Restate the data below, keeping every line the same.

##### Extracted entries #####

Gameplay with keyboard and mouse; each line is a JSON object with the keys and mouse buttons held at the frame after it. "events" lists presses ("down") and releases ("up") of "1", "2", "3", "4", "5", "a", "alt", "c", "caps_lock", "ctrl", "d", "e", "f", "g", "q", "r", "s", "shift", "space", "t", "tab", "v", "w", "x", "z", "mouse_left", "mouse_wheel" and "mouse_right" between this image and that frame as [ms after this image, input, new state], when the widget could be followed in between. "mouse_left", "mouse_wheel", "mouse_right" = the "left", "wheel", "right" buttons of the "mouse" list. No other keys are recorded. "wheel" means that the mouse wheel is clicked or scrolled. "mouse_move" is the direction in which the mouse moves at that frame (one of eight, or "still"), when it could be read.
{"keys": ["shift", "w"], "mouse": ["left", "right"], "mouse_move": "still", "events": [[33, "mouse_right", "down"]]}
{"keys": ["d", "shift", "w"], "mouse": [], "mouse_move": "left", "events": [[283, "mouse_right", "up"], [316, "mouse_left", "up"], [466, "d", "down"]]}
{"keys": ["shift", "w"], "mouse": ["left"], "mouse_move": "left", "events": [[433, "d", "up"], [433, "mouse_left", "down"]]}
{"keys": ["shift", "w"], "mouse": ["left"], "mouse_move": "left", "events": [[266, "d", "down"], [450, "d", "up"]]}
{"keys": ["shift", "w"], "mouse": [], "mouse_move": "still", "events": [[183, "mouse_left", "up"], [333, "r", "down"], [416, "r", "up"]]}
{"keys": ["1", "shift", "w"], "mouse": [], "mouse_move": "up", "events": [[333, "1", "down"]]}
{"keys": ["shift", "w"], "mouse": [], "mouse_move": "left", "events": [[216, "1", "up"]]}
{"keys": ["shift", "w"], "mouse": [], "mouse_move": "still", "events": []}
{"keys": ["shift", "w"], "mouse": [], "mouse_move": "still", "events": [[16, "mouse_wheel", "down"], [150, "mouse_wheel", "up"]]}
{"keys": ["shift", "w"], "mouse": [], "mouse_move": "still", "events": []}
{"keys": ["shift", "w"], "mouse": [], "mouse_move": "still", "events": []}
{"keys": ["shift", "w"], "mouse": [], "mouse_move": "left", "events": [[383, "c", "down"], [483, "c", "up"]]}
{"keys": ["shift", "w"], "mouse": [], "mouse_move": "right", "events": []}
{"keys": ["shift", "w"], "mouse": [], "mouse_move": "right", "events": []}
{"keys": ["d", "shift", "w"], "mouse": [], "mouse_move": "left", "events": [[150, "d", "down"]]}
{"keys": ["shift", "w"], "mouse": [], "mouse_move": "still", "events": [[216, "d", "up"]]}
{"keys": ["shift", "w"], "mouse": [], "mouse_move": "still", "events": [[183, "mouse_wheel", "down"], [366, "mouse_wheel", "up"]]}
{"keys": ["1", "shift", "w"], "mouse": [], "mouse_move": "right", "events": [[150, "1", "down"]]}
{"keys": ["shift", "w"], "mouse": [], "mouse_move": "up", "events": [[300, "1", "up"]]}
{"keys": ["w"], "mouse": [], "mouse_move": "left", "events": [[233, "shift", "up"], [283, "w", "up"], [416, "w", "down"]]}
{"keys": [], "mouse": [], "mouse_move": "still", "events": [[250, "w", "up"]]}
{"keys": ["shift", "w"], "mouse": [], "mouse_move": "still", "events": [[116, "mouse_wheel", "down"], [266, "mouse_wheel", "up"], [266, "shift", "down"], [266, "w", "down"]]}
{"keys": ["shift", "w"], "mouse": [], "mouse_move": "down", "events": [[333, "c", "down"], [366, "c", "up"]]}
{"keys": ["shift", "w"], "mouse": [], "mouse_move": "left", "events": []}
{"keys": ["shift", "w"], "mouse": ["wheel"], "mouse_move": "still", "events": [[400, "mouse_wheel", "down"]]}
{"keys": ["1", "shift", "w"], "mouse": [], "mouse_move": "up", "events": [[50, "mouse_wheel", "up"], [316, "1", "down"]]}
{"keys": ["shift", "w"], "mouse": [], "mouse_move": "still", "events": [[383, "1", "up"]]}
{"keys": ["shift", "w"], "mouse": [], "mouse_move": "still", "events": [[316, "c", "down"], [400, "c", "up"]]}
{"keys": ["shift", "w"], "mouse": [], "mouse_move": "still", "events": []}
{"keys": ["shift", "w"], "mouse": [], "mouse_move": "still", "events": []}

#####

▶ Finished task
Gameplay with keyboard and mouse; each line is a JSON object with the keys and mouse buttons held at the frame after it. "events" lists presses ("down") and releases ("up") of "1", "2", "3", "4", "5", "a", "alt", "c", "caps_lock", "ctrl", "d", "e", "f", "g", "q", "r", "s", "shift", "space", "t", "tab", "v", "w", "x", "z", "mouse_left", "mouse_wheel" and "mouse_right" between this image and that frame as [ms after this image, input, new state], when the widget could be followed in between. "mouse_left", "mouse_wheel", "mouse_right" = the "left", "wheel", "right" buttons of the "mouse" list. No other keys are recorded. "wheel" means that the mouse wheel is clicked or scrolled. "mouse_move" is the direction in which the mouse moves at that frame (one of eight, or "still"), when it could be read.
{"keys": ["shift", "w"], "mouse": ["left", "right"], "mouse_move": "still", "events": [[33, "mouse_right", "down"]]}
{"keys": ["d", "shift", "w"], "mouse": [], "mouse_move": "left", "events": [[283, "mouse_right", "up"], [316, "mouse_left", "up"], [466, "d", "down"]]}
{"keys": ["shift", "w"], "mouse": ["left"], "mouse_move": "left", "events": [[433, "d", "up"], [433, "mouse_left", "down"]]}
{"keys": ["shift", "w"], "mouse": ["left"], "mouse_move": "left", "events": [[266, "d", "down"], [450, "d", "up"]]}
{"keys": ["shift", "w"], "mouse": [], "mouse_move": "still", "events": [[183, "mouse_left", "up"], [333, "r", "down"], [416, "r", "up"]]}
{"keys": ["1", "shift", "w"], "mouse": [], "mouse_move": "up", "events": [[333, "1", "down"]]}
{"keys": ["shift", "w"], "mouse": [], "mouse_move": "left", "events": [[216, "1", "up"]]}
{"keys": ["shift", "w"], "mouse": [], "mouse_move": "still", "events": []}
{"keys": ["shift", "w"], "mouse": [], "mouse_move": "still", "events": [[16, "mouse_wheel", "down"], [150, "mouse_wheel", "up"]]}
{"keys": ["shift", "w"], "mouse": [], "mouse_move": "still", "events": []}
{"keys": ["shift", "w"], "mouse": [], "mouse_move": "still", "events": []}
{"keys": ["shift", "w"], "mouse": [], "mouse_move": "left", "events": [[383, "c", "down"], [483, "c", "up"]]}
{"keys": ["shift", "w"], "mouse": [], "mouse_move": "right", "events": []}
{"keys": ["shift", "w"], "mouse": [], "mouse_move": "right", "events": []}
{"keys": ["d", "shift", "w"], "mouse": [], "mouse_move": "left", "events": [[150, "d", "down"]]}
{"keys": ["shift", "w"], "mouse": [], "mouse_move": "still", "events": [[216, "d", "up"]]}
{"keys": ["shift", "w"], "mouse": [], "mouse_move": "still", "events": [[183, "mouse_wheel", "down"], [366, "mouse_wheel", "up"]]}
{"keys": ["1", "shift", "w"], "mouse": [], "mouse_move": "right", "events": [[150, "1", "down"]]}
{"keys": ["shift", "w"], "mouse": [], "mouse_move": "up", "events": [[300, "1", "up"]]}
{"keys": ["w"], "mouse": [], "mouse_move": "left", "events": [[233, "shift", "up"], [283, "w", "up"], [416, "w", "down"]]}
{"keys": [], "mouse": [], "mouse_move": "still", "events": [[250, "w", "up"]]}
{"keys": ["shift", "w"], "mouse": [], "mouse_move": "still", "events": [[116, "mouse_wheel", "down"], [266, "mouse_wheel", "up"], [266, "shift", "down"], [266, "w", "down"]]}
{"keys": ["shift", "w"], "mouse": [], "mouse_move": "down", "events": [[333, "c", "down"], [366, "c", "up"]]}
{"keys": ["shift", "w"], "mouse": [], "mouse_move": "left", "events": []}
{"keys": ["shift", "w"], "mouse": ["wheel"], "mouse_move": "still", "events": [[400, "mouse_wheel", "down"]]}
{"keys": ["1", "shift", "w"], "mouse": [], "mouse_move": "up", "events": [[50, "mouse_wheel", "up"], [316, "1", "down"]]}
{"keys": ["shift", "w"], "mouse": [], "mouse_move": "still", "events": [[383, "1", "up"]]}
{"keys": ["shift", "w"], "mouse": [], "mouse_move": "still", "events": [[316, "c", "down"], [400, "c", "up"]]}
{"keys": ["shift", "w"], "mouse": [], "mouse_move": "still", "events": []}
{"keys": ["shift", "w"], "mouse": [], "mouse_move": "still", "events": []}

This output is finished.